More Questions Than Answers on Standardized Testing

As a parent of a rising fifth-grader in Clarke County public schools, I’ve tried to get to the bottom of the role testing plays in public education. What I’ve learned is that the more questions I ask, the more questions I have. I think it’s safe to say that Georgia Milestones is attempting to do too many things and therefore doesn’t do any of them well. I propose that we look at things differently and consider assessment tools currently available and how they might fit into a workable solution.

I understand the need for accountability. As a parent I want to know if my daughter’s teachers are challenging her in a way I expect and hope that they would. As a taxpayer I hope our educators are spending our tax monies effectively. As a member of society I hope our public school system presents opportunities to every student regardless of ability, ethnicity or socioeconomic background.

Testing measures student achievement in a variety of ways. Norm-referenced assessments allow for comparability among pupils, schools, districts and states. Criterion-referenced tests ensure students are learning the standards, which brought the Common Core controversy into the mix. But we can’t even decide on the standards, much less write tests that accurately gauge students’ mastery of the material. We are currently using Georgia Standards of Excellence, replacing Common Core for the 2015-16 academic year—the fourth change in standards in the past decade. And, as the catch-all, we want to measure student growth with an eye towards narrowing the achievement gap, as well as rating teachers and principals’ effectiveness.

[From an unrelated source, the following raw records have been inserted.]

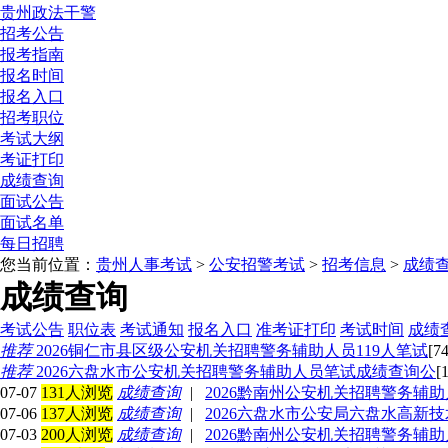
贵州政法干警
招考公告
报考指南
报名时间
报名入口
招考职位
考试大纲
考证打印
成绩查询
面试公告
面试名单
每日招聘
您当前位置：
贵州人事考试
>
公安招警考试
>
招考信息
>
成绩
成绩查询
考试公告
职位表
考试通知
报名入口
准考证打印
考试时间
成绩
推荐
2026铜仁市县区级公安机关招聘警务辅助人员119人笔试
[7
推荐
2026六盘水市公安机关招聘警务辅助人员笔试成绩查询公
[
07-07
131人浏览
成绩查询
|
2026黔南州公安机关招聘警务辅助
07-06
137人浏览
成绩查询
|
2026六盘水市公安局六盘水高新
07-03
200人浏览
成绩查询
|
2026黔南州公安机关招聘警务辅助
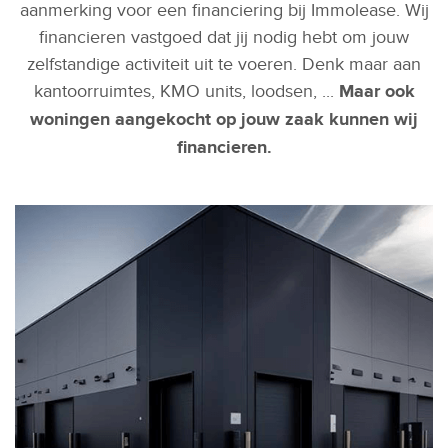
aanmerking voor een financiering bij Immolease. Wij
financieren vastgoed dat jij nodig hebt om jouw
zelfstandige activiteit uit te voeren. Denk maar aan
kantoorruimtes, KMO units, loodsen, ...
Maar ook
woningen aangekocht op jouw zaak kunnen wij
financieren.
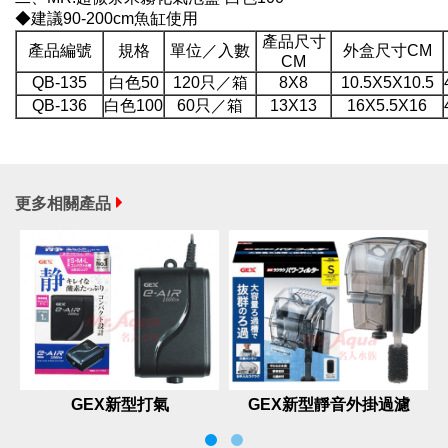
◆建議90-200cm魚缸使用
產品尺寸
產品編號
規格
單位／入數
外盒尺寸CM
CM
QB-135
白色50
120只／箱
8X8
10.5X5X10.5
QB-136
白色100
60只／箱
13X13
16X5.5X16
更多相關產品
GEX新型打氣
GEX新型靜音外掛過濾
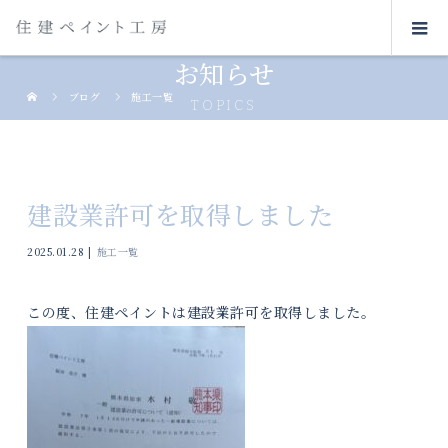
お知らせ
ブログ
施工一覧
TOPICS
建設業許可を取得しました
2025.01.28
施工一覧
この度、住建ペイントは建設業許可を取得しました。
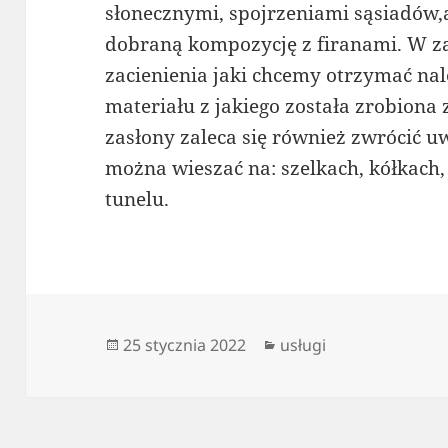
słonecznymi, spojrzeniami sąsiadów,
dobraną kompozycję z firanami. W z
zacienienia jaki chcemy otrzymać nal
materiału z jakiego została zrobiona
zasłony zaleca się również zwrócić u
można wieszać na: szelkach, kółkach
tunelu.
Data
Kategorie
25 stycznia 2022
usługi
publikacji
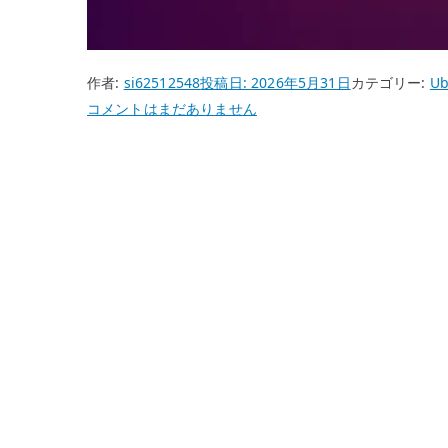
作者:
si62512548
投稿日:
2026年5月31日
カテゴリー:
Ub
Ubuntu
コメントはまだありません
26.04
APT
リ
ポ
ジ
ト
リ
と
パ
ッ
ケ
ー
ジ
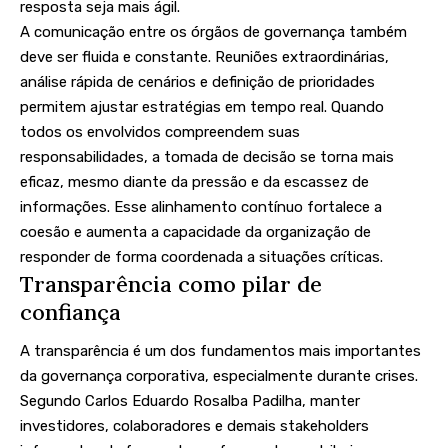
resposta seja mais ágil.
A comunicação entre os órgãos de governança também
deve ser fluida e constante. Reuniões extraordinárias,
análise rápida de cenários e definição de prioridades
permitem ajustar estratégias em tempo real. Quando
todos os envolvidos compreendem suas
responsabilidades, a tomada de decisão se torna mais
eficaz, mesmo diante da pressão e da escassez de
informações. Esse alinhamento contínuo fortalece a
coesão e aumenta a capacidade da organização de
responder de forma coordenada a situações críticas.
Transparência como pilar de
confiança
A transparência é um dos fundamentos mais importantes
da governança corporativa, especialmente durante crises.
Segundo Carlos Eduardo Rosalba Padilha, manter
investidores, colaboradores e demais stakeholders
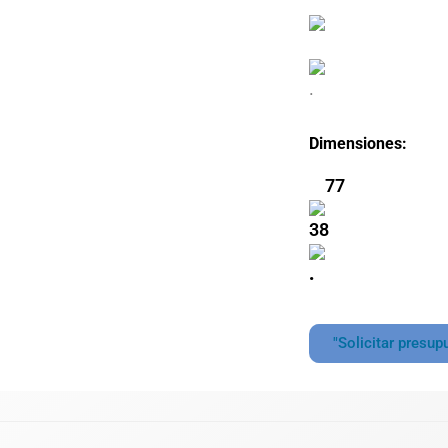
.
Dimensiones:
77
38
.
"Solicitar presup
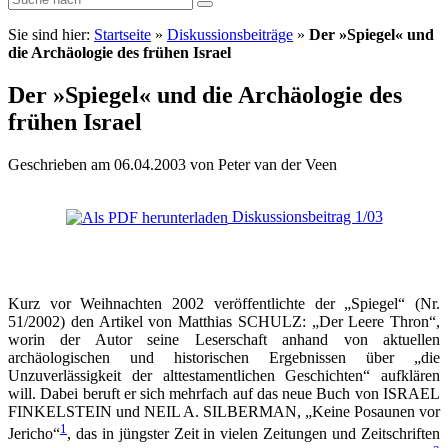
Sie sind hier:
Startseite
»
Diskussionsbeiträge
»
Der »Spiegel« und
die Archäologie des frühen Israel
Der »Spiegel« und die Archäologie des
frühen Israel
Geschrieben am 06.04.2003 von Peter van der Veen
Diskussionsbeitrag 1/03
Kurz vor Weihnachten 2002 veröffentlichte der „Spiegel“ (Nr.
51/2002) den Artikel von Matthias SCHULZ: „Der Leere Thron“,
worin der Autor seine Leserschaft anhand von aktuellen
archäologischen und historischen Ergebnissen über „die
Unzuverlässigkeit der alttestamentlichen Geschichten“ aufklären
will. Dabei beruft er sich mehrfach auf das neue Buch von ISRAEL
FINKELSTEIN und NEIL A. SILBERMAN, „Keine Posaunen vor
1
Jericho“
, das in jüngster Zeit in vielen Zeitungen und Zeitschriften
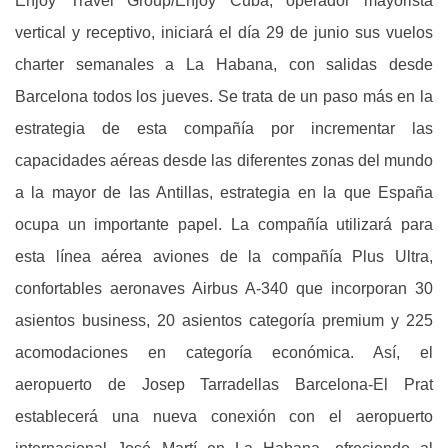
Enjoy Travel Group/Enjoy Cuba, operador mayorista
vertical y receptivo, iniciará el día 29 de junio sus vuelos
charter semanales a La Habana, con salidas desde
Barcelona todos los jueves. Se trata de un paso más en la
estrategia de esta compañía por incrementar las
capacidades aéreas desde las diferentes zonas del mundo
a la mayor de las Antillas, estrategia en la que España
ocupa un importante papel. La compañía utilizará para
esta línea aérea aviones de la compañía Plus Ultra,
confortables aeronaves Airbus A-340 que incorporan 30
asientos business, 20 asientos categoría premium y 225
acomodaciones en categoría económica. Así, el
aeropuerto de Josep Tarradellas Barcelona-El Prat
establecerá una nueva conexión con el aeropuerto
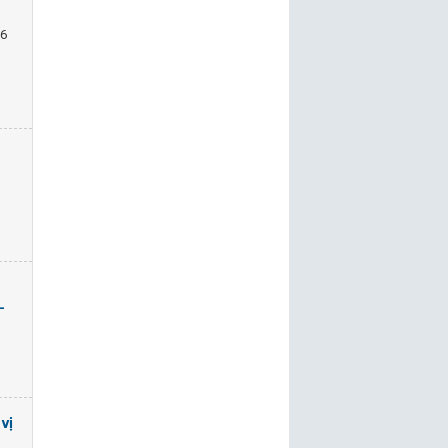
16
-
vị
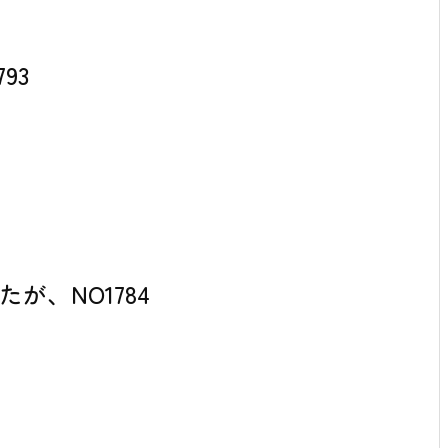
93
が、NO1784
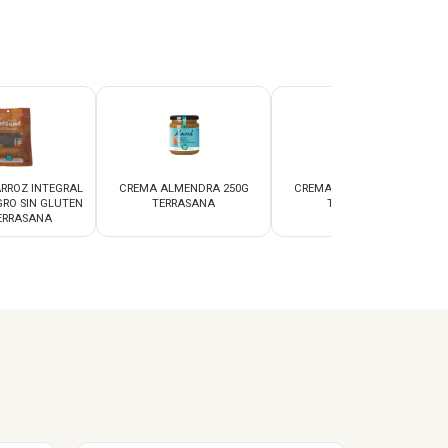
RROZ INTEGRAL
CREMA ALMENDRA 250G
CREMA ALMENDRA 500G
RO SIN GLUTEN
TERRASANA
TERRASANA
ERRASANA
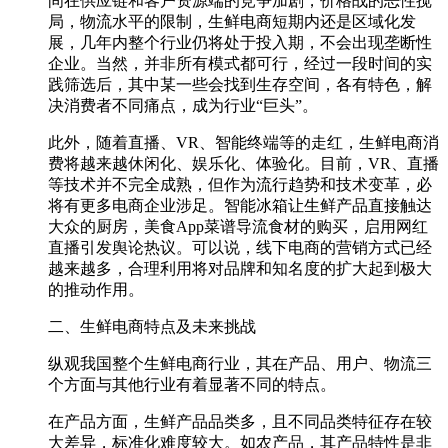
间在供应链和客户资源端的竞争加剧，价格战的恶性搅
局，物流水平的限制，生鲜电商短期内还是区域化发
展，几年内整个行业仍将处于投入期，不会出现垄断性
企业。当然，并非所有模式都可行，经过一段时间的实
践筛选后，其中某一些会找到生存空间，各有特色，解
决消费者不同痛点，成为行业“巨头”。
此外，随着直播、VR、智能终端等的走红，生鲜电商消
费将越来越休闲化、娱乐化、体验化。目前，VR、直播
等技术并不完全成熟，但作为流行趋势和技术变革，必
将有更多电商企业涉足。智能冰箱让生鲜产品直接触达
大众的厨房，美食App菜谱导流食材的购买，启用网红
直播引发舆论热议。可以说，线下电商的营销方式已经
越来越多，合理利用将对品牌和知名度的扩大起到极大
的推动作用。
二、生鲜电商特点及未来挑战
纵观我国整个生鲜电商行业，其在产品、用户、物流三
个方面与其他行业有着显著不同的特点。
在产品方面，生鲜产品品类多，且不同品类特征存在较
大差异，标准化难度较大。如农产品，其产品特性是非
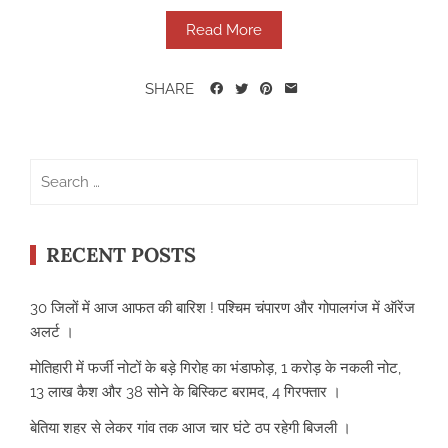
Read More
SHARE
Search
for:
RECENT POSTS
30 जिलों में आज आफत की बारिश ! पश्चिम चंपारण और गोपालगंज में ऑरेंज
अलर्ट ।
मोतिहारी में फर्जी नोटों के बड़े गिरोह का भंडाफोड़, 1 करोड़ के नकली नोट,
13 लाख कैश और 38 सोने के बिस्किट बरामद, 4 गिरफ्तार ।
बेतिया शहर से लेकर गांव तक आज चार घंटे ठप रहेगी बिजली ।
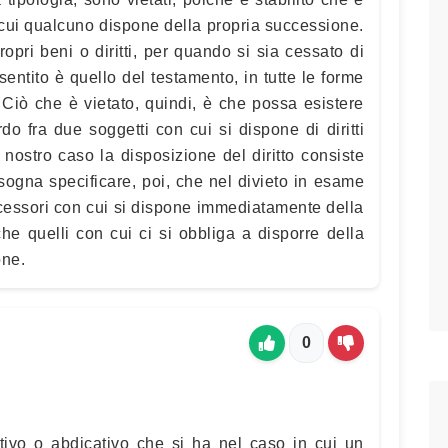
cui qualcuno dispone della propria successione.
ropri beni o diritti, per quando si sia cessato di
sentito è quello del testamento, in tutte le forme
Ciò che è vietato, quindi, è che possa esistere
do fra due soggetti con cui si dispone di diritti
l nostro caso la disposizione del diritto consiste
isogna specificare, poi, che nel divieto in esame
ccessori con cui si dispone immediatamente della
e quelli con cui ci si obbliga a disporre della
one.
0
ativo o abdicativo che si ha nel caso in cui un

Our legislators have put our money squarely behind Georgia Milestones to accomplish these objectives (ignoring for now the “need” to assess music, art and physical education teachers). Milestones are state-mandated tests given annually from third through 12th grades. Testing takes place over two weeks, with at least five school days devoted primarily to test administration.

Reaction to the “high stakes” nature of the tests varies from school to school and pupil to pupil, but anecdotal evidence suggests that the stress created by this type of testing environment is probably greatest in middle school and totally inappropriate for kindergarten through fifth grade. The tests are focused on criteria (standards) but contain a few questions intended to serve the norm-referenced function. This dual purpose has led to confusion among parents whose children had subpar criteria scores but high percentile ranking, or vice versa.

Unfortunately, there have been a number of problems in simply administering the tests. Results from 2014–15 Milestones were not used in student pass/retention decisions due to myriad issues with McGraw Hill’s testing platform. McGraw Hill was subsequently “released” from its $120 million, five-year contract after just one year. While the 2015–16 tests had fewer problems, third-, fifth- and eighth- grade scores were again not used for pass/retention decisions due to technical issues with the testing platform. Furthermore, End of Course grades did not meet the two-week turnaround the state promised, delaying final grades for some high-school seniors.

Why are we reinventing the wheel? There are a variety of tests currently or formerly used in the Clarke County School District that provide a norm-referenced assessment.

•Scantron Performance Series Assessment is currently available to all CCSD schools; not all opt to use it.

•Iowa Test of Basic Skills. CCSD left this testing platform under No Child Left Behind, though some schools still use it in the gifted program.

•Measures of Academic Progress are used in Oconee County schools.

These tests can be administered online in one day and multiple times in the school year. They are usually given with little fanfare and no “extra” preparation. (Read: less stress and a more realistic picture of where a given child stands in terms of basic knowledge.) The tests provide a snapshot of how each child compares on a norm-referenced scale—we can compare students from Athens to Akron, OH or Gaines Elementary to Barrow. Proven reliable, each of these tests can be used to measure growth and offer the further advantage of consistency. As with any test, it’s still one test on one day.

Regarding using tests to evaluate teachers, the American Statistical Association asserts that over 80 percent of a student’s test scores are influenced by factors outside of the control of the teacher. And even though the tests from the last two years have been dismissed because of widespread system failures, the scores will still be used as baselines for teacher evaluation. Would you enter the teaching profession knowing that these test scores were 30 percent of your annual evaluation?

Setting standards and devising assessments we can agree are effective is where we should concentrate our efforts and resources, and that effort should begin with teachers. We deserve an honest discussion of what tests work and how those results can and should be used. We should quit using tests designed for so many purposes that none are accomplished effectively. We need teachers, parents and administrators to speak out and tell us what works and why; what doesn’t and why not. And we must demand that our legislators quit trying to reduce a complex relationship between student and teacher to a single test score, using a test that doesn’t do anything very well.